As head of the Israeli negotiating team in talks with the Palestinians, Livni has also burnished her image through representation in the Israeli press as having established a close working relationship with US Secretary of State Condoleezza Rice - who has described Livni as a "friend."

She has been able to avoid courting controversy in this role through the secretive nature of the negotiations between her team and their Palestinian counterparts.

While Olmert favors a year-end framework agreement, Livni prefers an open-ended negotiating approach that deals with all fundamental issues in the conflict - save Jerusalem - in pursuit of a comprehensive peace agreement.

She refuses to countenance the large-scale return of refugees to Israel proper or the alienation of large settlement blocs to the Palestinian Authority. Importantly, Livni sees the talks as the last chance for Israel to succeed in preserving its strategic interests from a wider internationalization of the peace process.

Livni believes that without a resolution of the Gaza issue no progress can be made, though it remains unclear whether she would support tentative efforts to promote a dialogue and detente between Fatah and Hamas. There are indications she would be willing to continue indirect talks with Hamas via Egypt on a prisoner swap.

She has supported declaring Gaza a "hostile entity" in the past and supports the isolation of the territory and Hamas government, alongside retaliatory attacks to militant rocket fire, but looks unlikely to work actively to undermine the current temporary truce agreement.

The political adviser told ISN Security Watch that the international media focus on prospects for the peace process missed the point. "Most of the [Kadima] party activists have local interests, personal interests, ego-mania. None of them sleep at night and dream of the Middle East peace process," the adviser said.
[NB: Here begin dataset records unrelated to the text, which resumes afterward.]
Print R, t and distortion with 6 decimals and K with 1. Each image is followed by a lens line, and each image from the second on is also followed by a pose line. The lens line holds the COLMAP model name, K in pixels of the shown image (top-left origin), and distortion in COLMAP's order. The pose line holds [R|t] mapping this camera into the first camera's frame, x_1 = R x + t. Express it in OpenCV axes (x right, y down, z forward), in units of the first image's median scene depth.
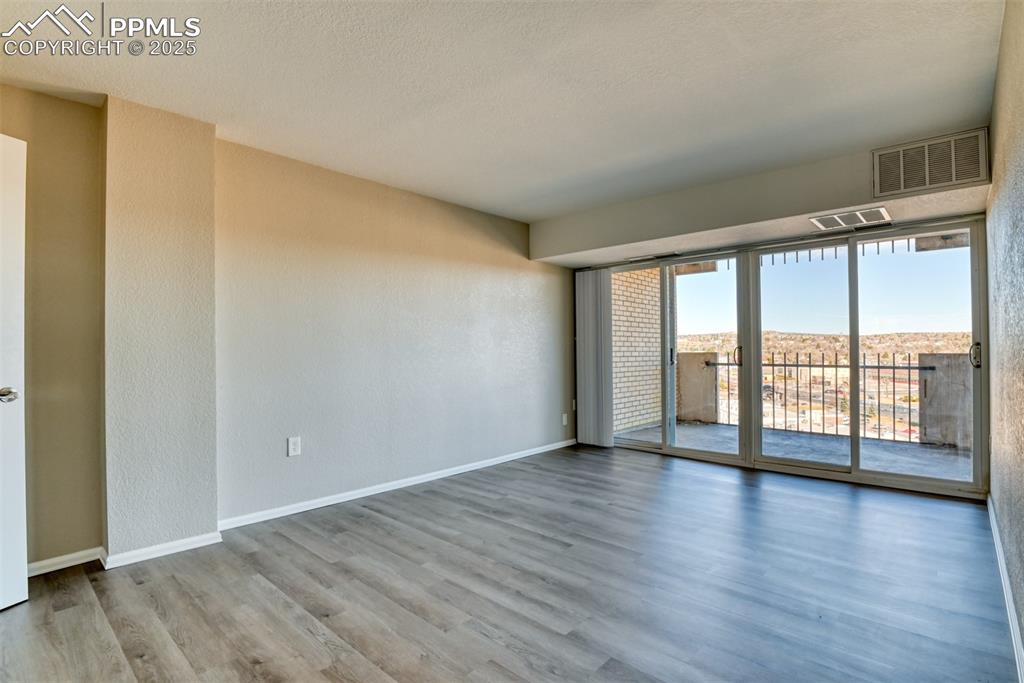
lens RADIAL K [[501.3, 0, 515.1], [0, 501.3, 345.0], [0, 0, 1]] dist [-0.018770, -0.006512]
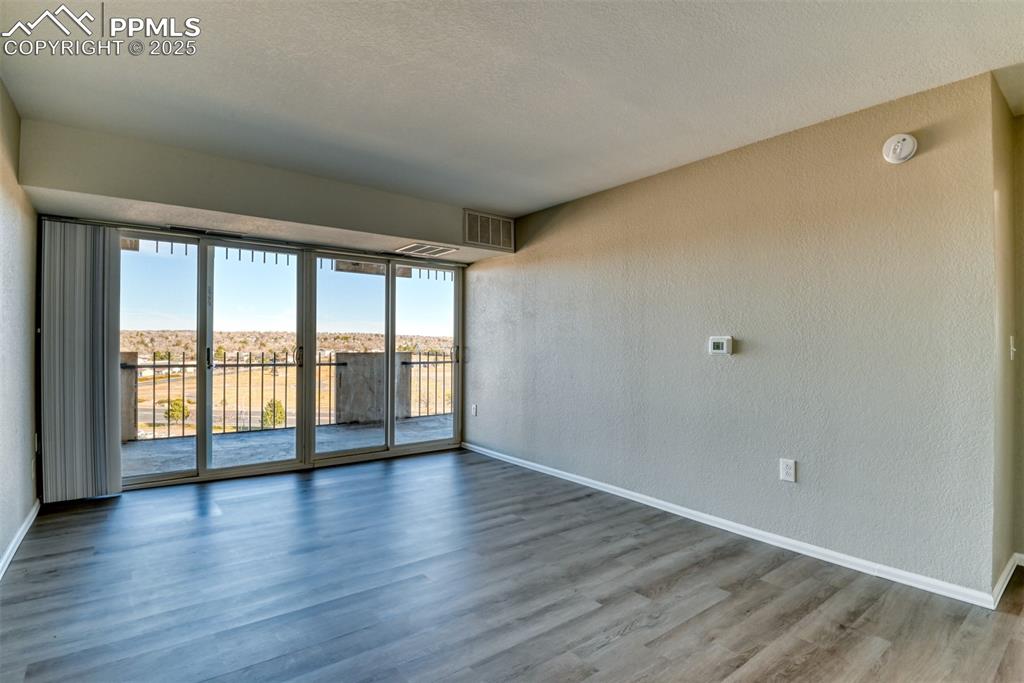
lens RADIAL K [[501.3, 0, 515.1], [0, 501.3, 345.0], [0, 0, 1]] dist [-0.018770, -0.006512]
pose [[0.161178, 0.009209, 0.986882, -0.411005], [-0.014171, 0.999875, -0.007016, 0.000119], [-0.986824, -0.012854, 0.161288, 0.396415]]
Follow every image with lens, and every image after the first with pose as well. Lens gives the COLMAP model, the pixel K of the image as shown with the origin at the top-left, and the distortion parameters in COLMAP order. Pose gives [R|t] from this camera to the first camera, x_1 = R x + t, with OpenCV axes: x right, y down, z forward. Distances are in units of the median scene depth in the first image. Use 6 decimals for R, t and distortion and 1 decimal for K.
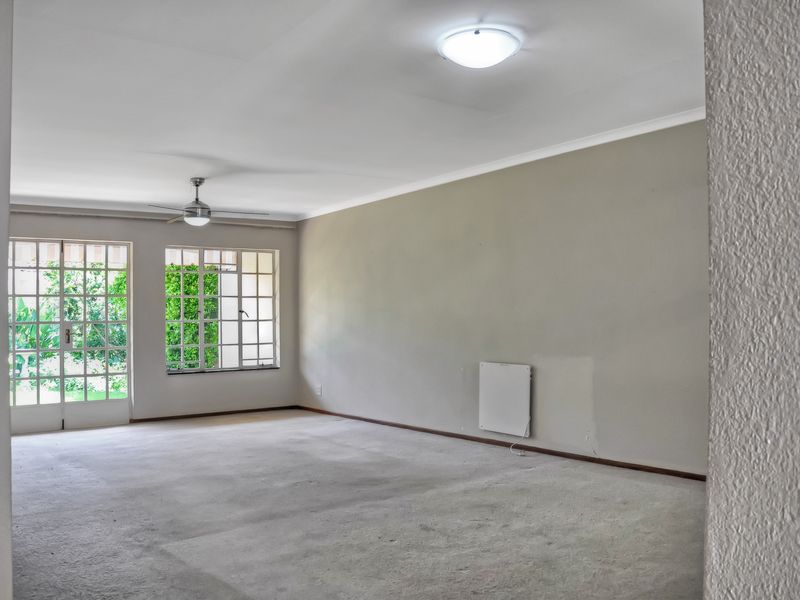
lens RADIAL K [[756.9, 0, 400.0], [0, 756.9, 300.0], [0, 0, 1]] dist [-0.091559, -0.000847]
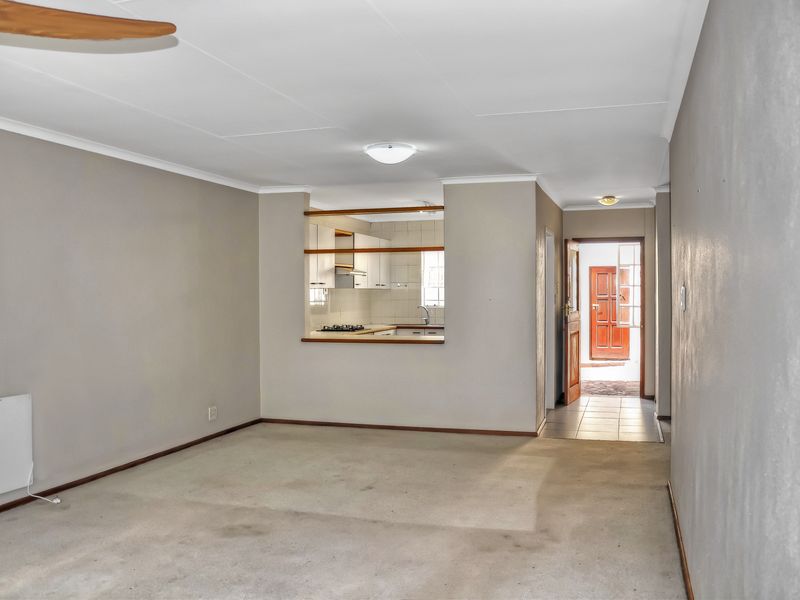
lens RADIAL K [[756.9, 0, 400.0], [0, 756.9, 300.0], [0, 0, 1]] dist [-0.091559, -0.000847]
pose [[-0.585183, 0.007230, 0.810869, -0.570927], [0.008297, 0.999961, -0.002929, -0.010248], [-0.810859, 0.005014, -0.585220, 0.923211]]
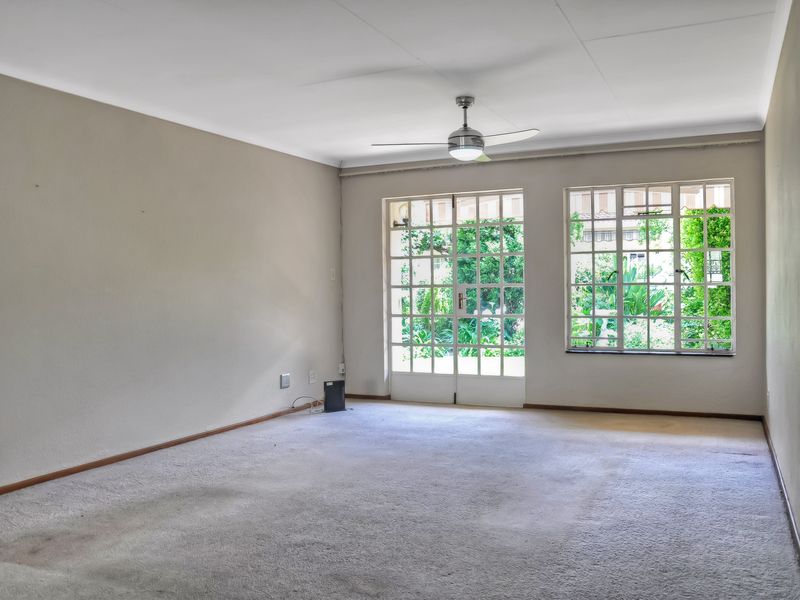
lens RADIAL K [[729.8, 0, 400.0], [0, 729.8, 286.5], [0, 0, 1]] dist [-0.102446, 0.005309]
pose [[0.458371, 0.015024, -0.888634, 0.307079], [0.026736, 0.999171, 0.030684, 0.002256], [0.888358, -0.037824, 0.457590, 0.538231]]
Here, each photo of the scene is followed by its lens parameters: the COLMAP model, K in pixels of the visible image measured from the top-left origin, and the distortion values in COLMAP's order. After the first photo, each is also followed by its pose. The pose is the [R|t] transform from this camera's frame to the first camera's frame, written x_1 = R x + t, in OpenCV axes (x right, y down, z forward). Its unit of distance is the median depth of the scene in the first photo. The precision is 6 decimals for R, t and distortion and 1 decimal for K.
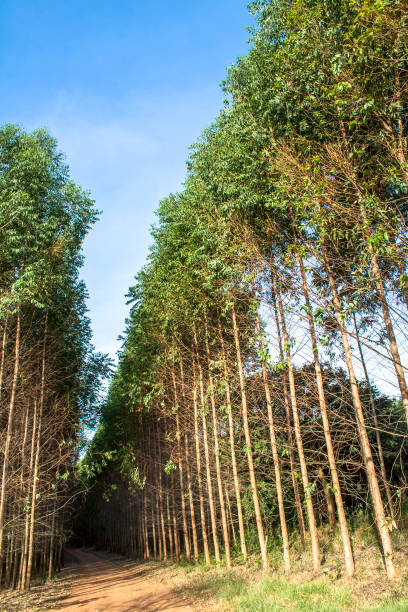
lens RADIAL K [[520.4, 0, 215.3], [0, 520.4, 307.2], [0, 0, 1]] dist [-0.175560, 0.164179]
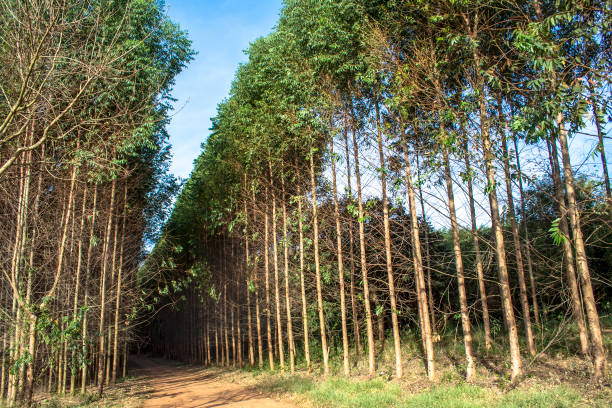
lens RADIAL K [[542.2, 0, 306.6], [0, 542.2, 216.2], [0, 0, 1]] dist [-0.133731, 0.013011]
pose [[0.995092, 0.054755, 0.082427, -0.063177], [-0.068657, 0.981882, 0.176617, -0.057883], [-0.071263, -0.181409, 0.980822, -0.154318]]
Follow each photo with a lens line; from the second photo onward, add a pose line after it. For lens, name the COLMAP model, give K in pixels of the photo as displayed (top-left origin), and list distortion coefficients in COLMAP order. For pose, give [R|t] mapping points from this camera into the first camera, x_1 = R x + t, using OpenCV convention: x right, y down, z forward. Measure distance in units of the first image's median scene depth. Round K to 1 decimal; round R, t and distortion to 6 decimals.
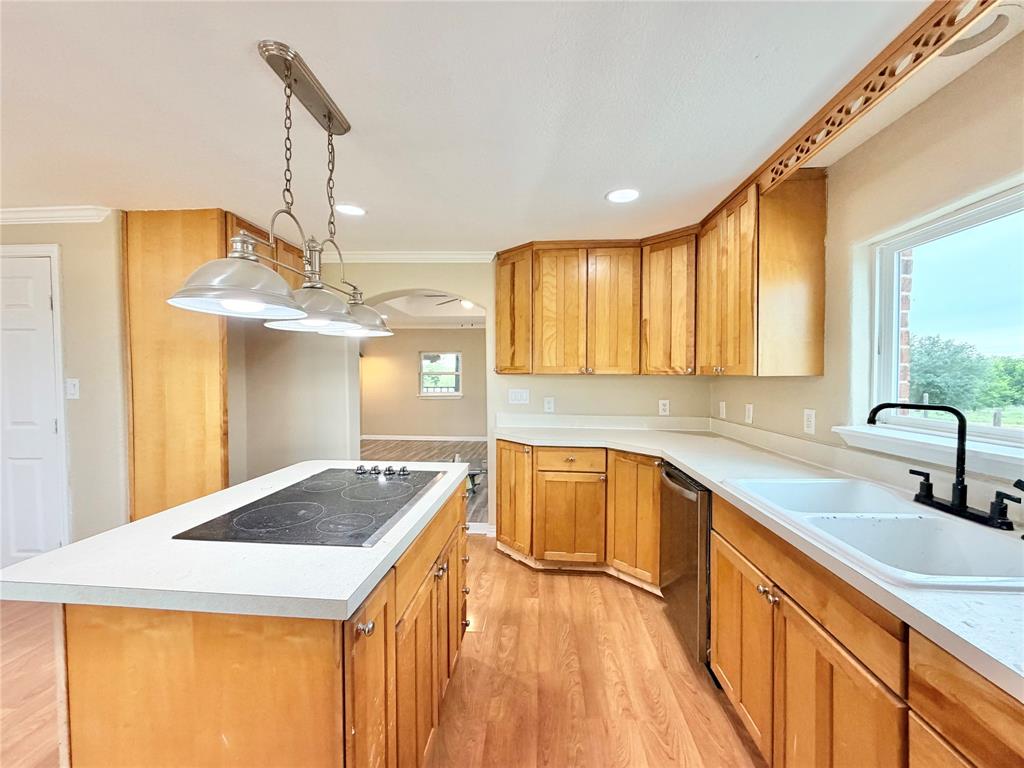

"She [Livni] wouldn't go [to a national election] on an agenda of the peace process," he opined.

Uphill task

With the Likud refusing to play a role in a post-primary unity government, it is clear that the onus is on Livni to form a coalition from current and recent member parties or risk fresh elections, should she win the primary.

Her problem is a shortage of potential coalition partners on the religious right. Sephardi religious party Shas has come under tremendous pressure, through the flight of Yisrael Beiteinu from the Olmert cabinet, to throw in its lot with the opposition, given the predominantly right-wing political propensities of its base constituency.

Ashkenazi ultra-Orthodox list United Torah Judaism (UTJ) will also seek guarantees that the government will not pursue talks on Jerusalem it if agrees to support or join a new coalition.

Livni knows it will be a hard task for either party to support a woman prime minister given that neither has ever fielded a woman MK. Shas spiritual leader Rav Ovadia Yosef once decreed that a man must not walk between two women, just as he should not walk between donkeys, in case his mind become contaminated.

"If Tzipi will lead us […] I'm not sure at all that they will join with us, the MK told ISN Security Watch, referring to Shas and UTJ. "In this case the next elections will be maybe next year in February/March."

The political adviser from Livni's camp also believes the formation of a new coalition will prove impossible, forcing fresh elections in which she will run on her corruption-free image, promoting an agenda of political renewal.

It is unclear whether this strategy will work given the increasingly apolitical nature of the Israeli polity.

Coming weeks and months will determine whether Livni succeeds in snaring enough support from Kadima, the Knesset and an increasingly disgruntled public to secure her own political future and that of her party.